▸ **What needs to be done**
What number of lines in the entries below include the string "nose"? Respond with that number alone.

Source data:
┄┄┄┄┄┄┄┄┄┄
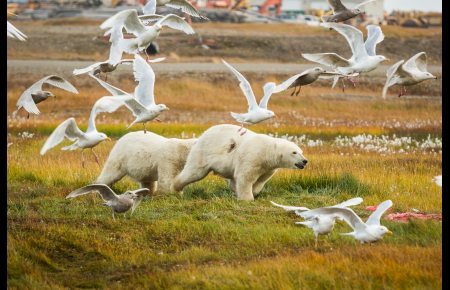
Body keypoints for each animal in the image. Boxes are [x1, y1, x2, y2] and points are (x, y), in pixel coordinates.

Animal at [171, 123, 308, 201]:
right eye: (294, 152)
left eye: (301, 151)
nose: (305, 161)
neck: (267, 152)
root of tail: (203, 135)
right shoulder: (253, 156)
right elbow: (245, 177)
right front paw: (248, 198)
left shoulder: (268, 168)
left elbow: (260, 180)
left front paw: (251, 192)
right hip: (204, 153)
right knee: (194, 172)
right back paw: (176, 187)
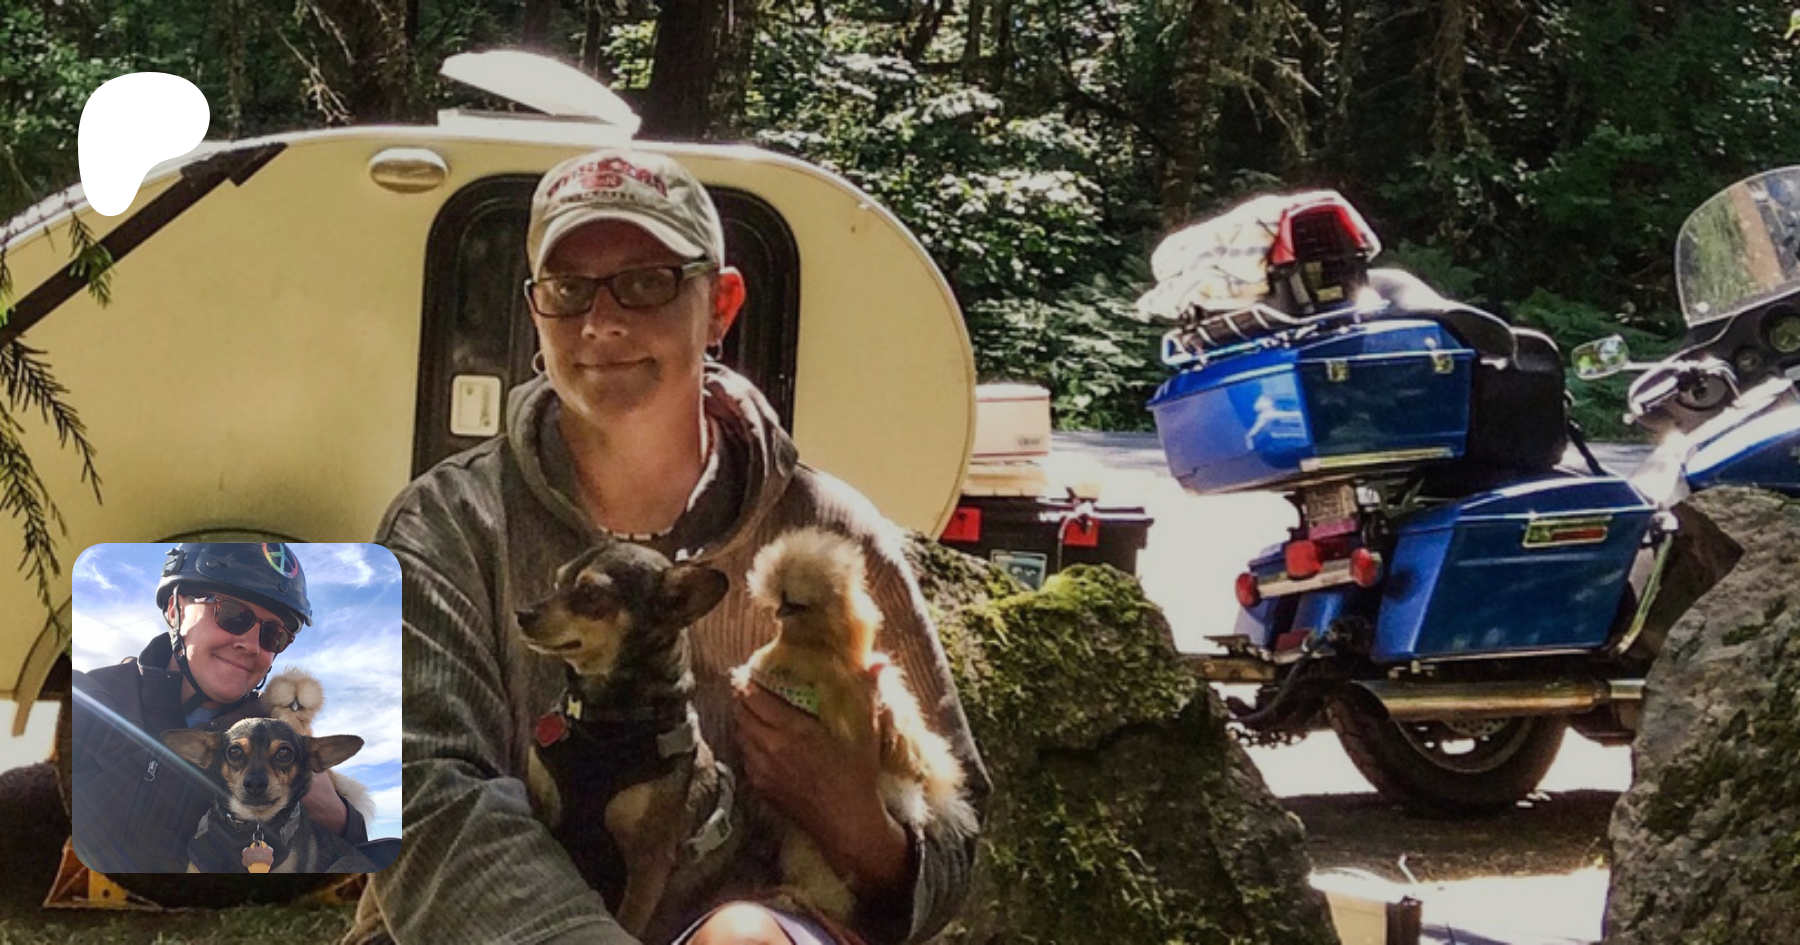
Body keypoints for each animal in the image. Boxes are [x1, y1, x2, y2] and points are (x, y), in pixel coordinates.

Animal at [516, 539, 738, 941]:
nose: (522, 614)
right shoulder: (542, 811)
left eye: (590, 594)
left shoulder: (648, 865)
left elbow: (627, 923)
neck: (605, 723)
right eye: (557, 583)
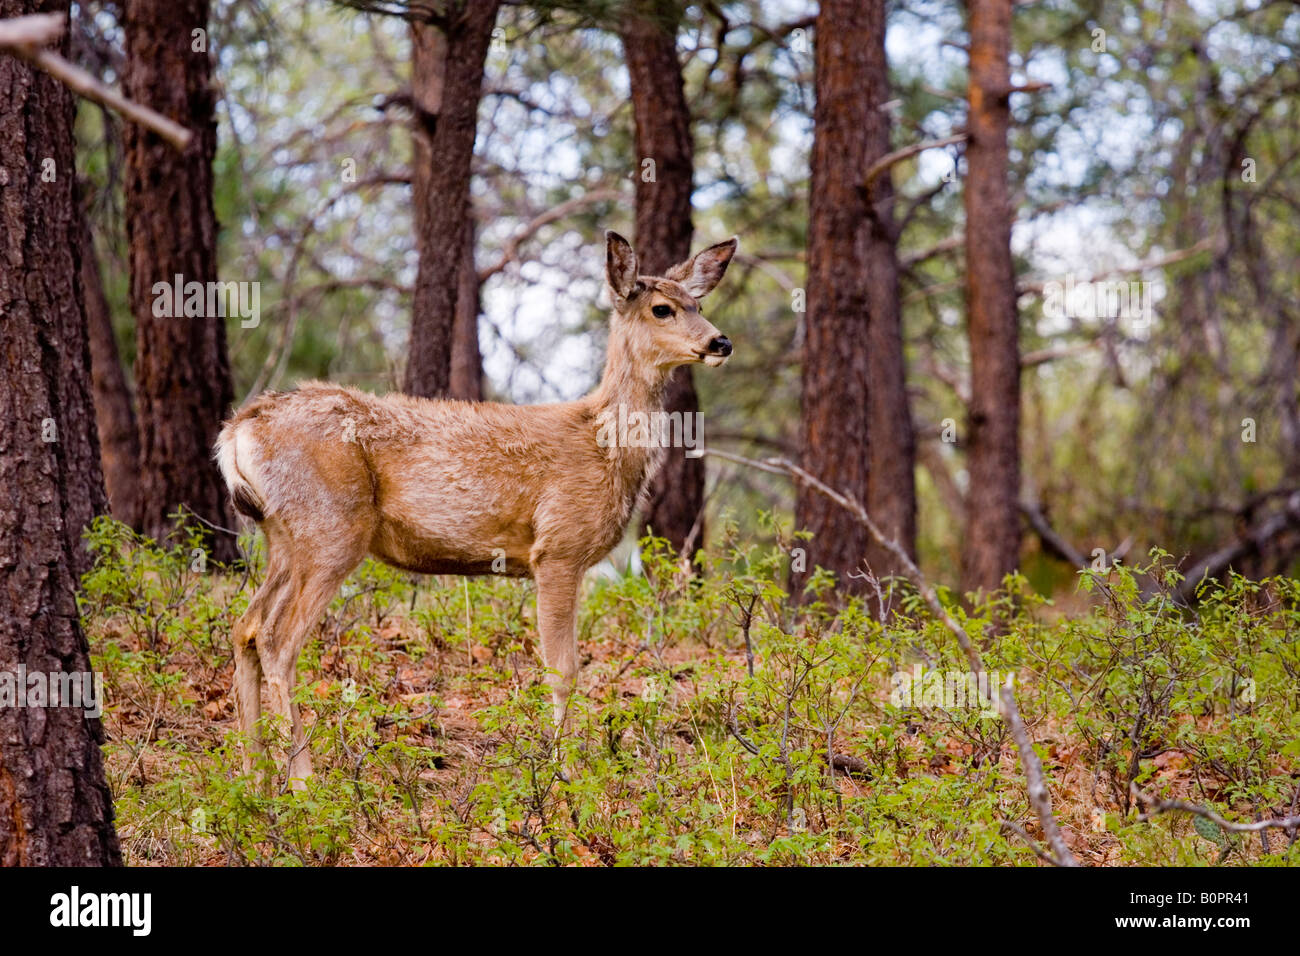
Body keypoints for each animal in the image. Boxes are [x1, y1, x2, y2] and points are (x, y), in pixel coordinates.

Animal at [215, 230, 737, 786]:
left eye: (699, 304)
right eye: (662, 309)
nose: (719, 342)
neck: (604, 446)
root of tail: (238, 430)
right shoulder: (558, 550)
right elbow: (563, 669)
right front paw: (564, 770)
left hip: (282, 535)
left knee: (245, 627)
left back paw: (253, 775)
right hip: (330, 527)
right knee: (277, 638)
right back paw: (302, 778)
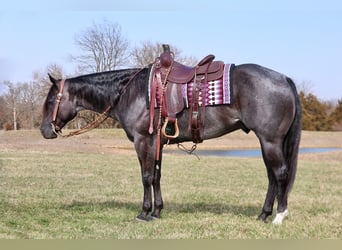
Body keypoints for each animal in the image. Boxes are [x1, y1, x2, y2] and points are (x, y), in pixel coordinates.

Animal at [40, 59, 302, 224]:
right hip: (267, 142)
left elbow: (146, 177)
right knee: (272, 177)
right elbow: (156, 176)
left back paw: (279, 216)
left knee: (280, 174)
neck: (130, 92)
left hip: (270, 141)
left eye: (52, 101)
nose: (44, 131)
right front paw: (157, 212)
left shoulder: (143, 141)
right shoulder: (157, 143)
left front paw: (144, 213)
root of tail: (284, 78)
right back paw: (263, 215)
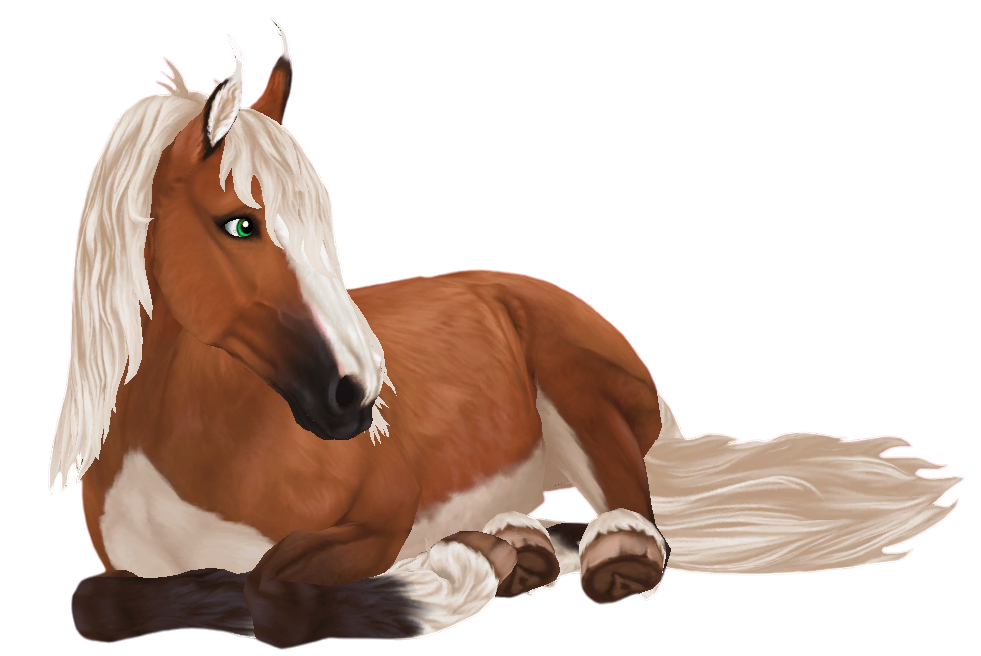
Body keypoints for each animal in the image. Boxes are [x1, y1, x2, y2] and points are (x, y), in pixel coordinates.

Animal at [52, 18, 964, 648]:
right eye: (239, 224)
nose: (358, 399)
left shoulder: (375, 525)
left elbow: (271, 595)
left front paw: (448, 581)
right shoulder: (122, 566)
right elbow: (98, 603)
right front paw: (480, 563)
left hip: (577, 388)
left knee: (637, 519)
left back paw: (574, 554)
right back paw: (517, 545)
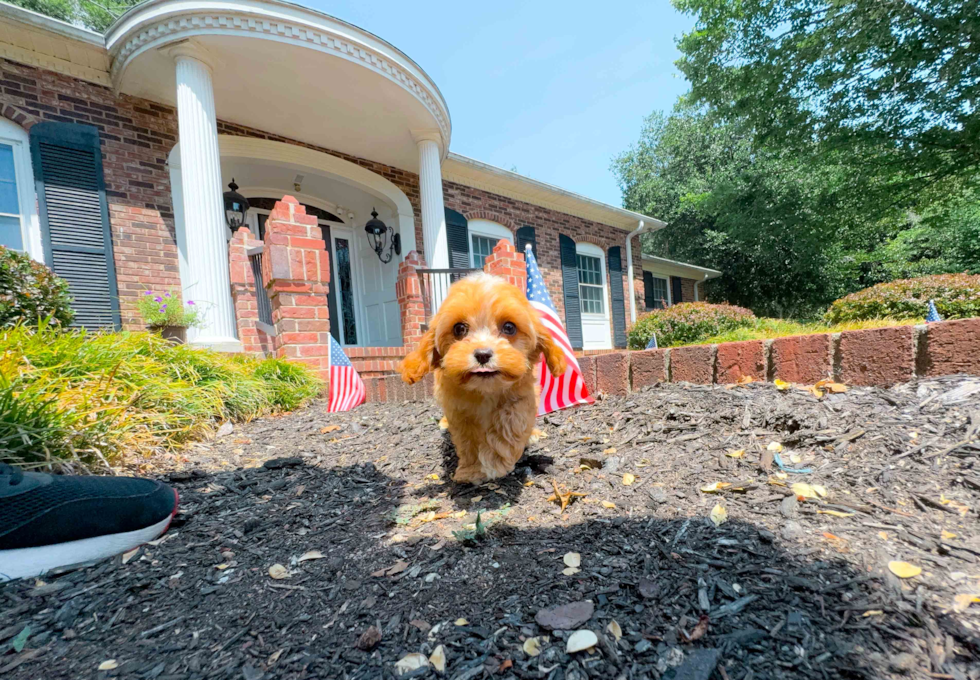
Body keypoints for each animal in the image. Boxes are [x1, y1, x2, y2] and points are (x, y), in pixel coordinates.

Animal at [398, 272, 568, 484]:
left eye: (509, 327)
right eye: (459, 329)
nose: (483, 354)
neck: (485, 391)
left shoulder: (522, 397)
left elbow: (509, 423)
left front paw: (493, 463)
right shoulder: (459, 412)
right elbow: (468, 441)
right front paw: (471, 470)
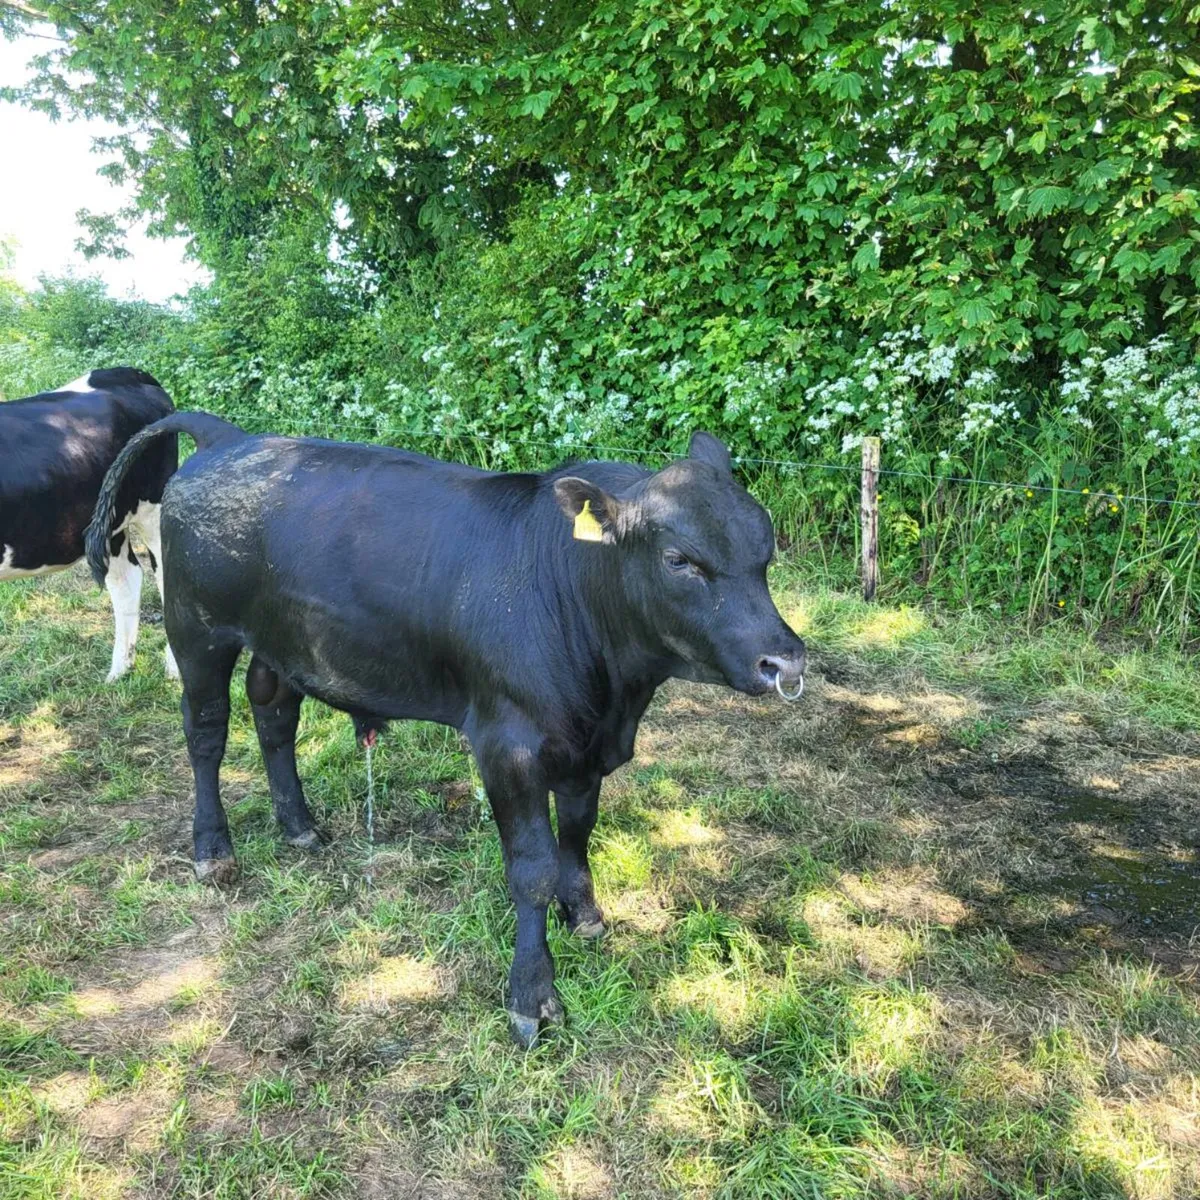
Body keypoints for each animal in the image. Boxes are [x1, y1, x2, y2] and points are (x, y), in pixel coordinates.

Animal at [1, 367, 178, 681]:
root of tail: (124, 374)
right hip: (111, 524)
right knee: (127, 580)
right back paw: (119, 672)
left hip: (153, 510)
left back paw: (173, 669)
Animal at [86, 414, 806, 1045]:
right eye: (681, 560)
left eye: (765, 550)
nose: (785, 660)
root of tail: (228, 436)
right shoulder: (506, 744)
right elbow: (532, 868)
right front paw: (532, 998)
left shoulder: (585, 745)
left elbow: (577, 834)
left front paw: (585, 914)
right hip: (197, 630)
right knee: (206, 732)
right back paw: (213, 850)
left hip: (285, 642)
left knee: (274, 716)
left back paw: (299, 824)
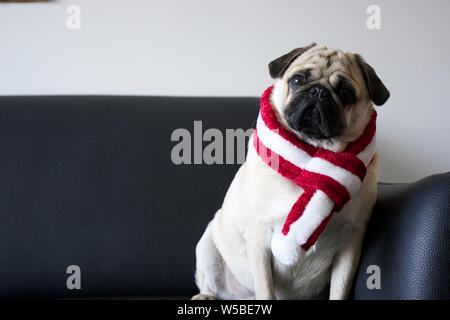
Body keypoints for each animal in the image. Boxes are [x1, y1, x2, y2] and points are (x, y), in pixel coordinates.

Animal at [193, 44, 390, 300]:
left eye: (346, 93)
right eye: (297, 80)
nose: (318, 91)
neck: (311, 153)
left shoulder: (351, 241)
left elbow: (340, 289)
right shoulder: (259, 237)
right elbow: (266, 289)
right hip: (207, 245)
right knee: (210, 281)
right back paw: (206, 295)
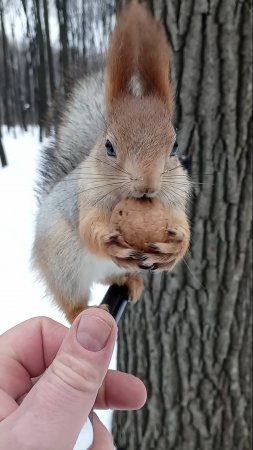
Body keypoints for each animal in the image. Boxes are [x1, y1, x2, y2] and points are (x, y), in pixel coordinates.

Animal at [31, 0, 190, 324]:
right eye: (109, 146)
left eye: (175, 146)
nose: (147, 185)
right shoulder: (86, 196)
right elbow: (88, 227)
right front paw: (105, 238)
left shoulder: (176, 196)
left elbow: (182, 223)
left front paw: (177, 245)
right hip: (63, 261)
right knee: (70, 300)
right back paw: (82, 312)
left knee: (107, 277)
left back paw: (129, 281)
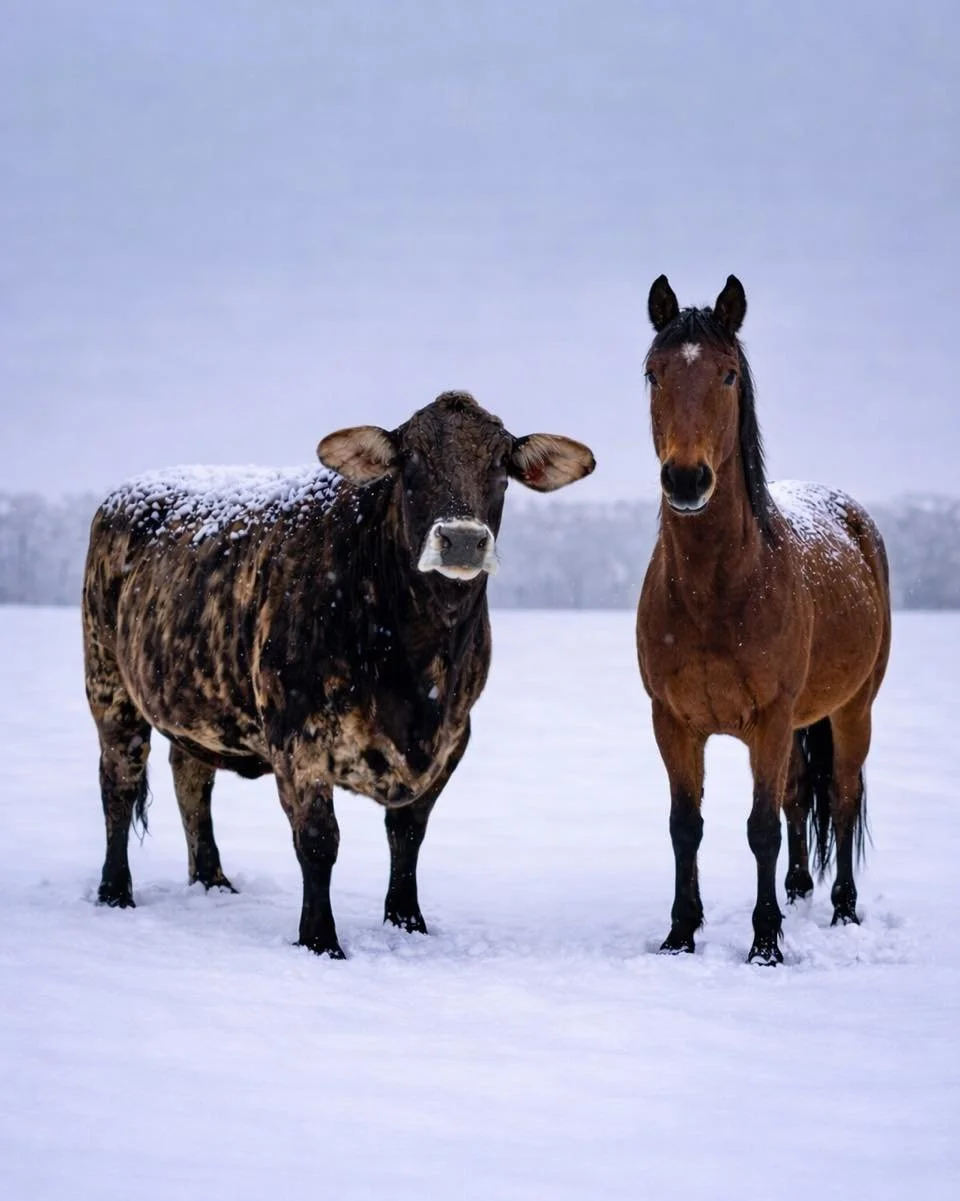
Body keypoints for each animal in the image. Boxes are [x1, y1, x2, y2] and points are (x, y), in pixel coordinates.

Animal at [82, 390, 595, 957]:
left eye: (501, 467)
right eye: (410, 464)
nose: (462, 540)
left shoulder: (453, 736)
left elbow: (408, 833)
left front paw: (407, 923)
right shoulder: (296, 735)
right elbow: (318, 840)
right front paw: (320, 940)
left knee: (191, 778)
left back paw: (212, 882)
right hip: (108, 681)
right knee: (119, 782)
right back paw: (115, 891)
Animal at [635, 275, 891, 964]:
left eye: (727, 374)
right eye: (652, 374)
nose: (686, 479)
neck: (716, 592)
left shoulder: (771, 721)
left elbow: (760, 829)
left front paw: (766, 944)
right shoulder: (673, 723)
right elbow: (684, 826)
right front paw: (679, 935)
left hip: (852, 709)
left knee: (841, 797)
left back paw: (843, 910)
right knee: (800, 794)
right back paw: (799, 890)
┄┄┄┄┄┄┄┄┄┄
▸ **Response box**
11